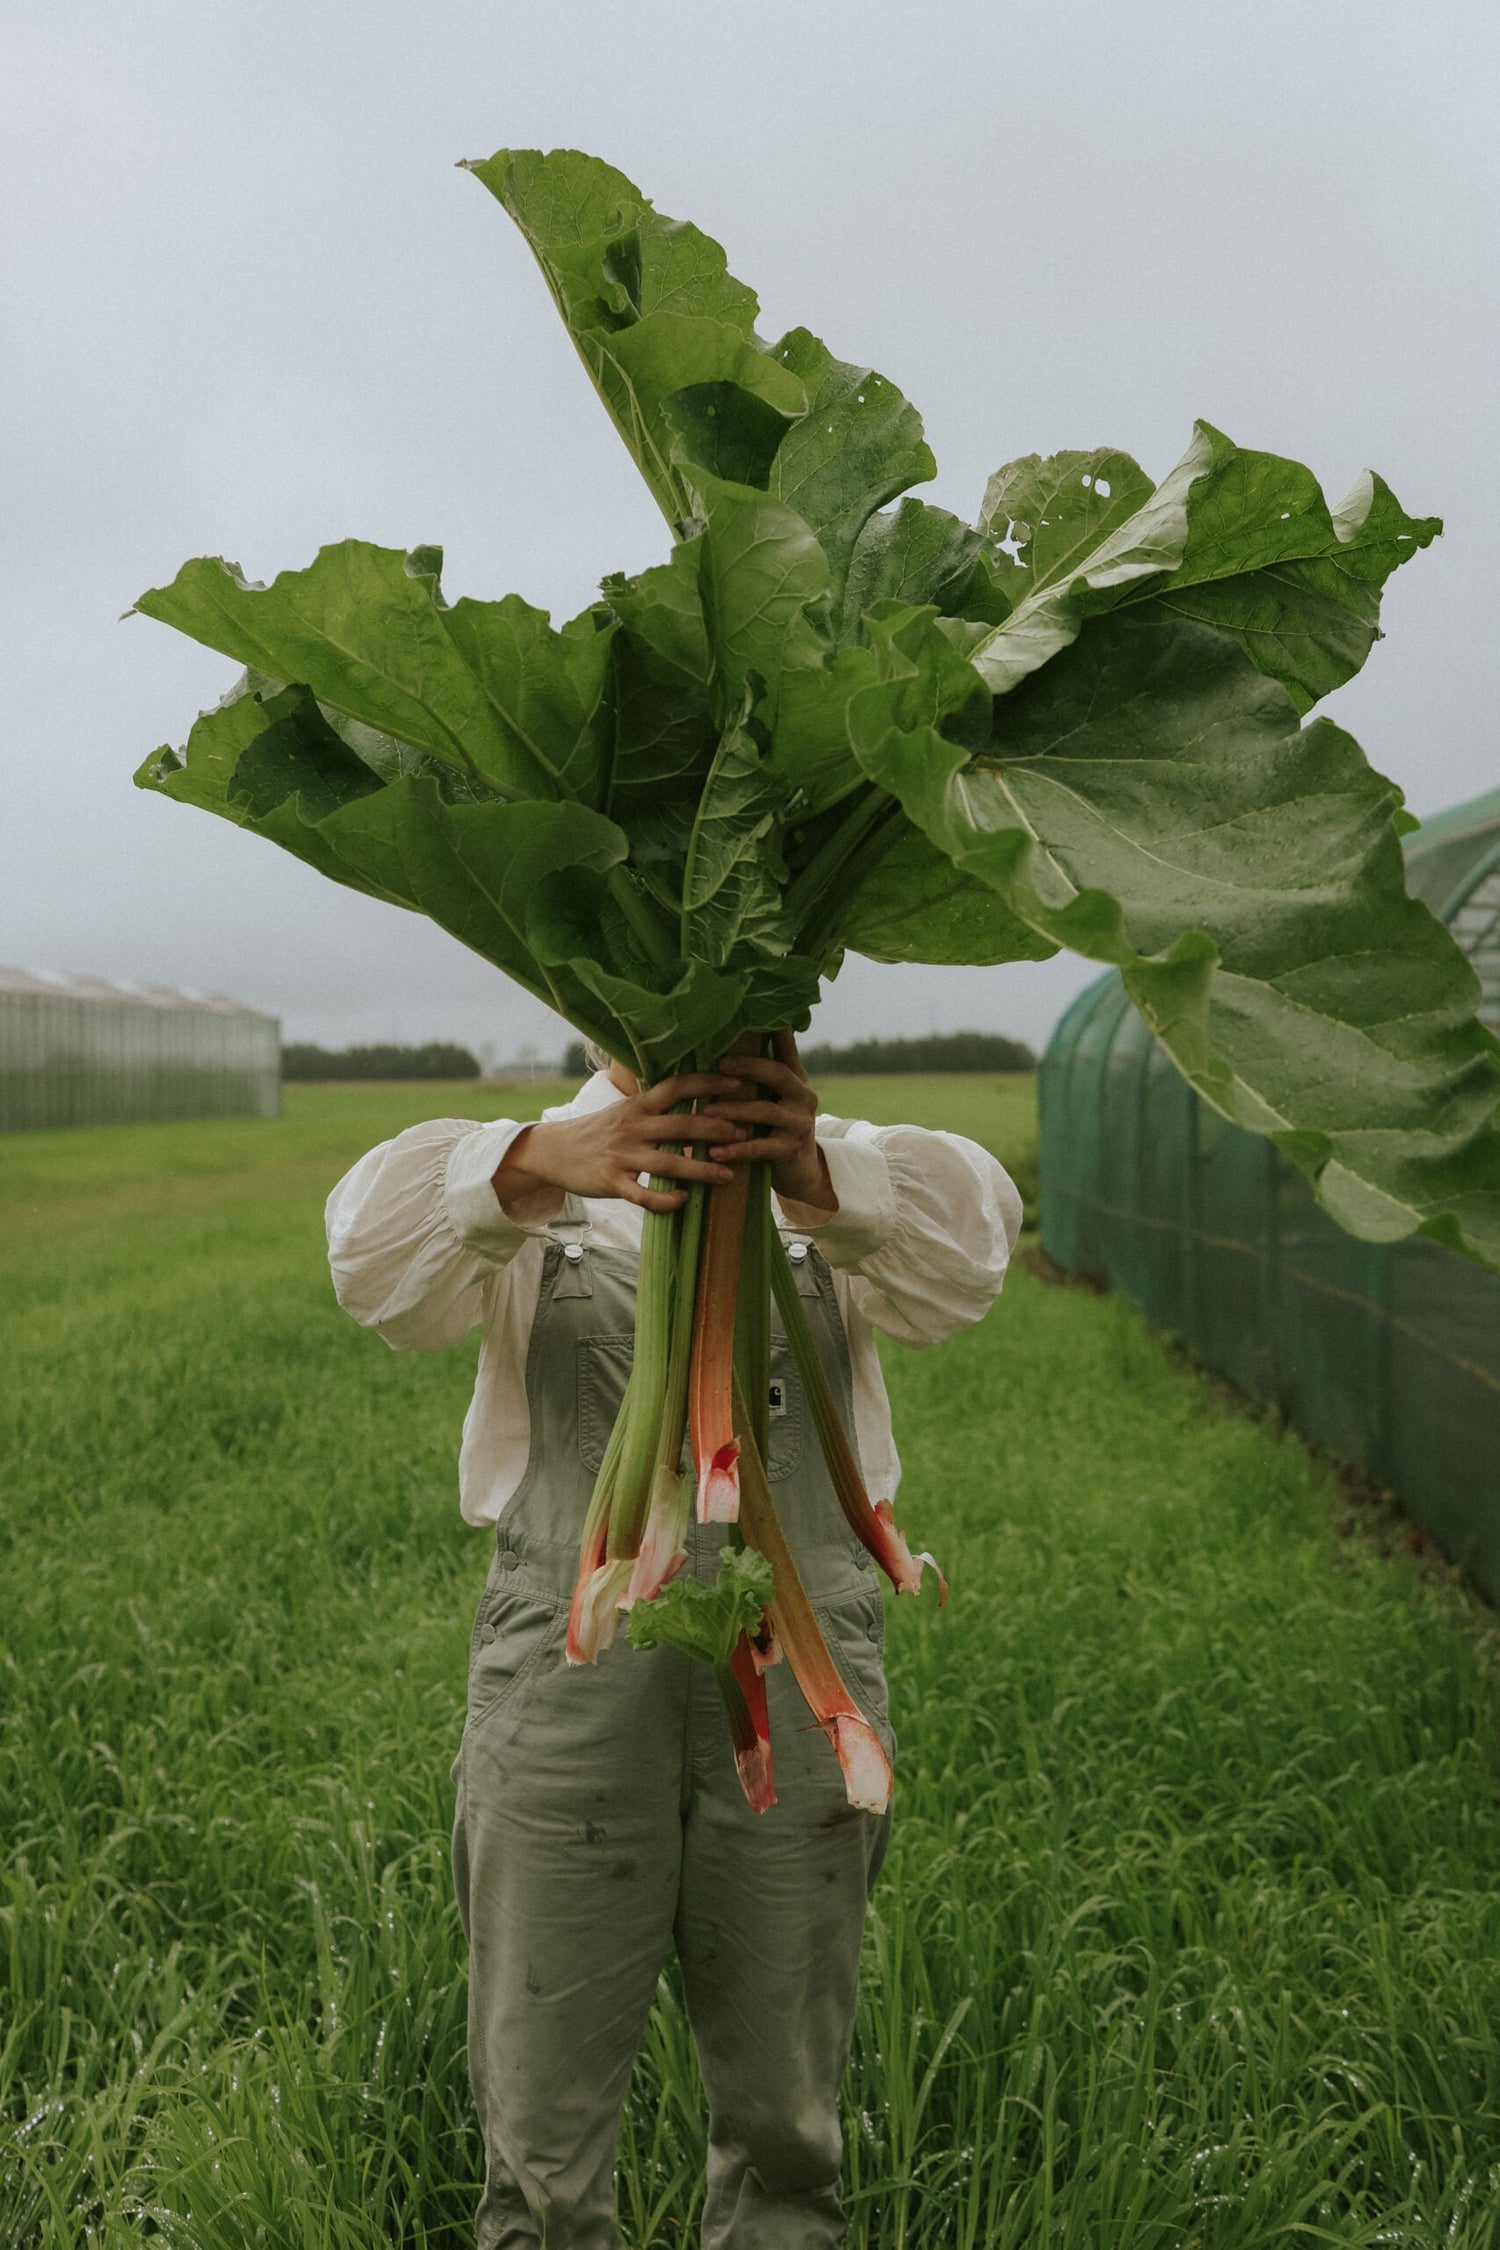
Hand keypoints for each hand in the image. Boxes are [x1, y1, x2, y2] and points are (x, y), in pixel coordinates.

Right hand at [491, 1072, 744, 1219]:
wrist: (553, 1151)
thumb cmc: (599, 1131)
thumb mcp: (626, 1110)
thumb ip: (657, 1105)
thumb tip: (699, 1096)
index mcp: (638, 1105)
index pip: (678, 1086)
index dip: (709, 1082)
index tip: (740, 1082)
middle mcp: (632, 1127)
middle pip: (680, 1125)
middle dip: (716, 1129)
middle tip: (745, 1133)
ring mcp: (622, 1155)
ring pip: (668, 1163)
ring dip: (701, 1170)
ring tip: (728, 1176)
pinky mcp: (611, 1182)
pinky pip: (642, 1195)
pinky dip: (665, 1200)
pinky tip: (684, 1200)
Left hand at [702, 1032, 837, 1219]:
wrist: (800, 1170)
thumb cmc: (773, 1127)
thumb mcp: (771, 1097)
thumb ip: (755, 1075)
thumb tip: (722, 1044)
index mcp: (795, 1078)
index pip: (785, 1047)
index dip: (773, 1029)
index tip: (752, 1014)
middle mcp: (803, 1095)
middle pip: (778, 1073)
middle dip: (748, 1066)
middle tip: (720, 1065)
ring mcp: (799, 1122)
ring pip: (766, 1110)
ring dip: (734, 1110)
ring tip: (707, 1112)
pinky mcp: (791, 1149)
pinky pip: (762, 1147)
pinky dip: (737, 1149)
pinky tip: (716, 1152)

§

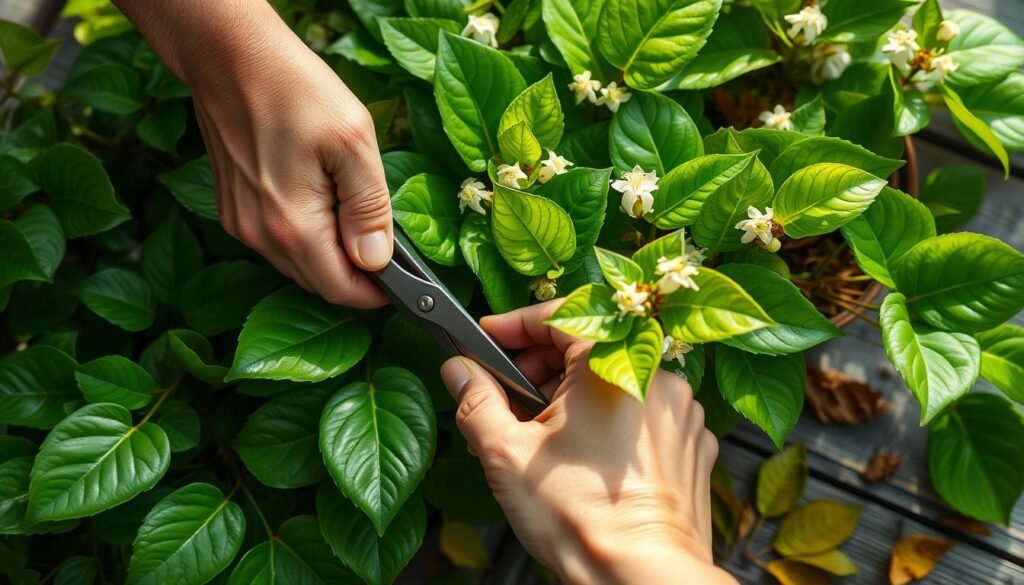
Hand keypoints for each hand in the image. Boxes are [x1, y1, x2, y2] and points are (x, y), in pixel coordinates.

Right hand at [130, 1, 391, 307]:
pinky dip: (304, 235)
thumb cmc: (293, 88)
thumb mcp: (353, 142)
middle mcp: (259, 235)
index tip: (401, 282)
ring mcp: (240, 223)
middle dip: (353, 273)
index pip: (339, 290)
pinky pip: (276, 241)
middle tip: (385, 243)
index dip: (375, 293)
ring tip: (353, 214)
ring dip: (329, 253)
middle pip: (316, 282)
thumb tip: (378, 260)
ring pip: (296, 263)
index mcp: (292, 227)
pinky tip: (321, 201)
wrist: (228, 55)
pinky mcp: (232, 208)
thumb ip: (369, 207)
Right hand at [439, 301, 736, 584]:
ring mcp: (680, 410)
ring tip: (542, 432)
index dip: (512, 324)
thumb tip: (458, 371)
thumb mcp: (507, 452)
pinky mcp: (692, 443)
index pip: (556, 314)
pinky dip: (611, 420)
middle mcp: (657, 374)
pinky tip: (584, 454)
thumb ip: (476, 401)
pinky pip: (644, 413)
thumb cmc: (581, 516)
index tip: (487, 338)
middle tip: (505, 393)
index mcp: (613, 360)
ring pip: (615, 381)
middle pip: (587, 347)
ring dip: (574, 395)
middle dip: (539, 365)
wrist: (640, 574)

§

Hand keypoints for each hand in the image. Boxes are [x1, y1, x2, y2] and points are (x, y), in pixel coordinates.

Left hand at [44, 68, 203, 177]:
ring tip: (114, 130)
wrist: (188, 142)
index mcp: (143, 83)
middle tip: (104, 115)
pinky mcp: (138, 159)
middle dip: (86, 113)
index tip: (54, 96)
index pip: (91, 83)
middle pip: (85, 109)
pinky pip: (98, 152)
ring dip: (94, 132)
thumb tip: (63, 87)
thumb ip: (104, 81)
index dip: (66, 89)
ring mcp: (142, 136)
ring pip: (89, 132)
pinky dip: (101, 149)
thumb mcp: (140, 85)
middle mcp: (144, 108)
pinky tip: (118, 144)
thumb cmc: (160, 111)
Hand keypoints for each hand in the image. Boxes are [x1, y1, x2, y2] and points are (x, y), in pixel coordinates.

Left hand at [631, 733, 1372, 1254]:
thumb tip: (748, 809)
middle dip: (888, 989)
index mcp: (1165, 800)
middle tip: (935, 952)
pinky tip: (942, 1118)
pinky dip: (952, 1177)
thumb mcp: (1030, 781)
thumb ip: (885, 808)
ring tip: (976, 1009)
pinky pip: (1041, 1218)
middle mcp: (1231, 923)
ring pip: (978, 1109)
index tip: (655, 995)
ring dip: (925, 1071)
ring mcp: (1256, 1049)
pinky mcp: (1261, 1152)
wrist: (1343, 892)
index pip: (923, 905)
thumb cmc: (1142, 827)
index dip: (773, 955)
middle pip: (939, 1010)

§

▶ **TASK OBJECTIVE**
There is a line with "index dip: (512, 324)" and a line with "wrist: (640, 574)" above. Copy exactly those two lines and all lines between them, with nothing else.

▶ **YOUR RESPONSE**
index dip: (512, 324)
thumb tip: (458, 371)
thumb mcp: (507, 452)
pinky mcp: (692, 443)
index pip: (556, 314)
pinky dip: (611, 420)
middle mcp: (657, 374)
pinky tip: (584, 454)
thumb ip: (476, 401)
pinky pip: (644, 413)
thumb cmc: (581, 516)
index tip: (487, 338)
middle tip: (505, 393)
index mcp: (613, 360)
ring pip: (615, 381)
middle pip: (587, 347)
ring dip: (574, 395)
middle dip: (539, 365)
wrist: (640, 574)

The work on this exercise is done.